In anticipation of Yom Kippur, which lasts exactly 25 hours beginning tomorrow evening, here is the latest addition to your friendly neighborhood Holiday Cheat Sheet.
Holiday: Yom Kippur (pronounced Yom Ki-POOR)
AKA: The Day of Atonement
Religion Represented: Judaism
Date: The 10th day of Tishrei in the Hebrew calendar. In 2012, Yom Kippur lasts from from Sept. 25 at sunset to Sept. 26 at nightfall.
Not To Be Confused With: Rosh Hashanah, the Jewish New Year.
On a Scale of 1 to 10: Yom Kippur is a heavy 10.
What It Is: Yom Kippur is the last and most important of Judaism’s 10 High Holy Days, which begin on Rosh Hashanah, the Jewish New Year. As you might recall, the New Year is a time to reflect on one’s life and resolve to be a better person in the coming year.
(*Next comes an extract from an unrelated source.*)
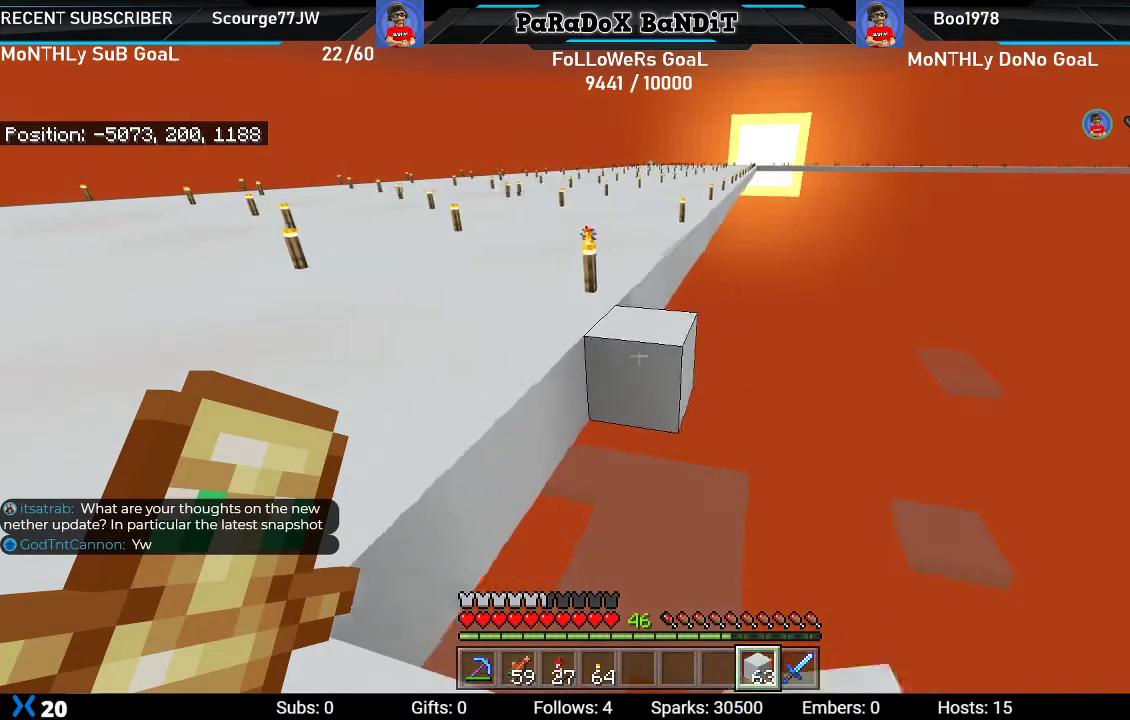
{"buttons": ["L2"], "left_stick": "right", "right_stick": "center", "events": []}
On Yom Kippur, which occurs 10 days later, God is said to take a look at the deeds of the Jewish people and to seal each person’s fate in the “Book of Life.” More than anything, Yom Kippur is a day of seeking forgiveness and giving to charity.
The Sabbath of All Sabbaths: Saturday (“the sabbath”) is to Jews what Sunday is to Christians; it is the “day of rest” when synagogues hold their weekly worship services. Yom Kippur is considered the “Sabbath of all Sabbaths” because, not only is it a day of complete rest (no work, no driving, etc.) but it’s a day of fasting and other restrictions: no washing or bathing, no perfumes or deodorants, no wearing leather shoes, and no sex. Services run all day on Yom Kippur — from 8 a.m. to 6 p.m. — with a break around 3 p.m. People wear white, and services generally end with a long blow from the shofar.
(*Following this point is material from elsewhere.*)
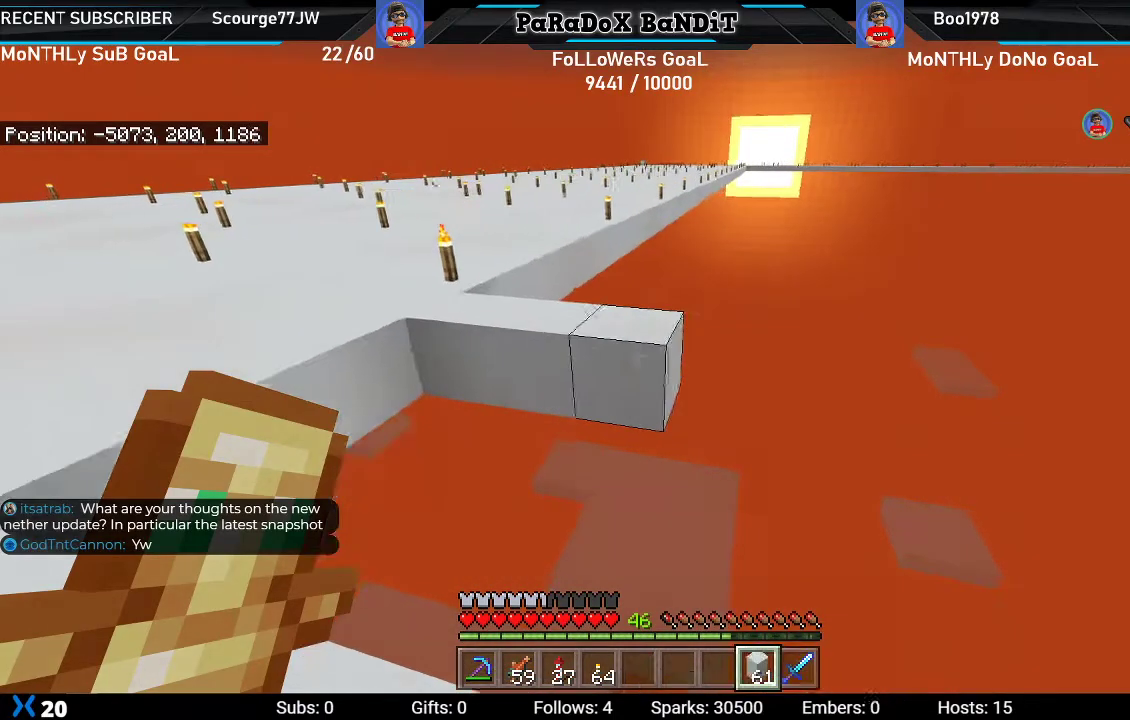
{"buttons": ["L2"], "left_stick": "right", "right_stick": "center", "events": []}
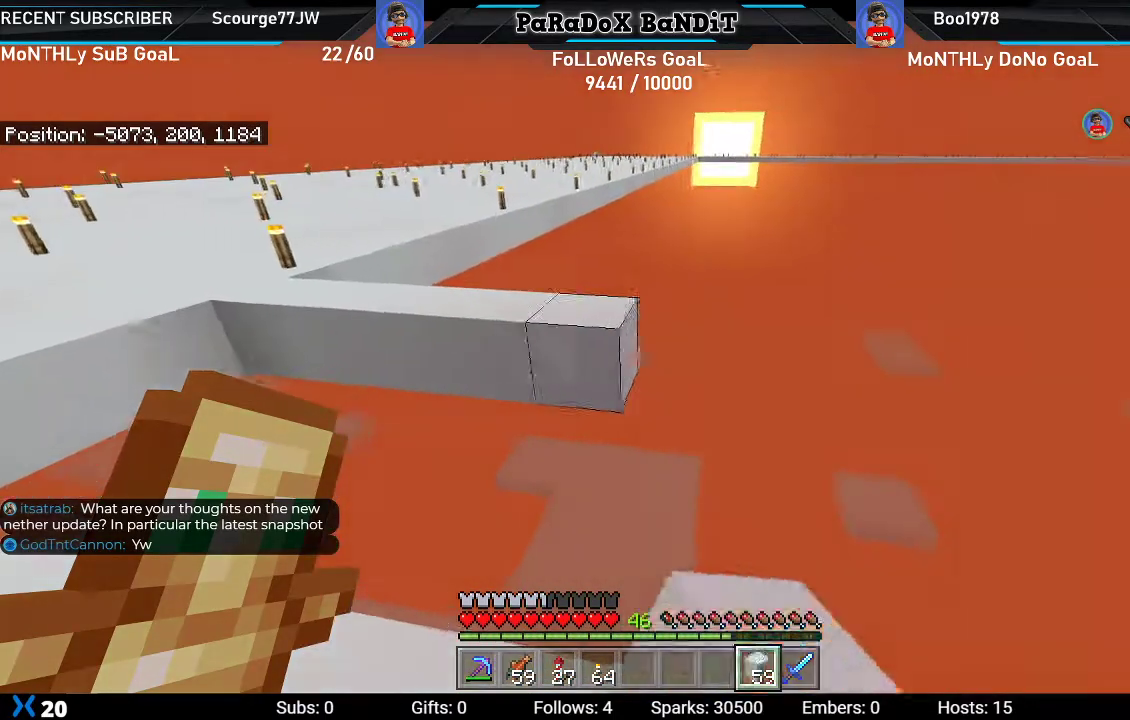
{"buttons": ["L2"], "left_stick": "right", "right_stick": "center", "events": []}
Coolest Thing about Yom Kippur: During their ever-so-long day of synagogue services (decidedly NOT the coolest thing about Yom Kippur, given the no-deodorant rule), participants take part in a “group confession.” They confess to being aggressive, slanderous, acting callously, and a number of other things — usually involving behaving badly toward others in speech or deed. The cool thing is that the sins are confessed in the plural — “we” have done this, “we” have done that — emphasizing “communal responsibility for sins.” Now, I don’t believe in “sins,” per se, and I know that, in this sense, they are only talking about the Jewish people. But I think if more human beings could adopt even a little of this attitude, “we” could kick up the world’s compassion level a notch or two.
Appropriate Greeting: ”Have an easy fast” (“Happy Yom Kippur” is not considered appropriate, as Yom Kippur is not a happy holiday.)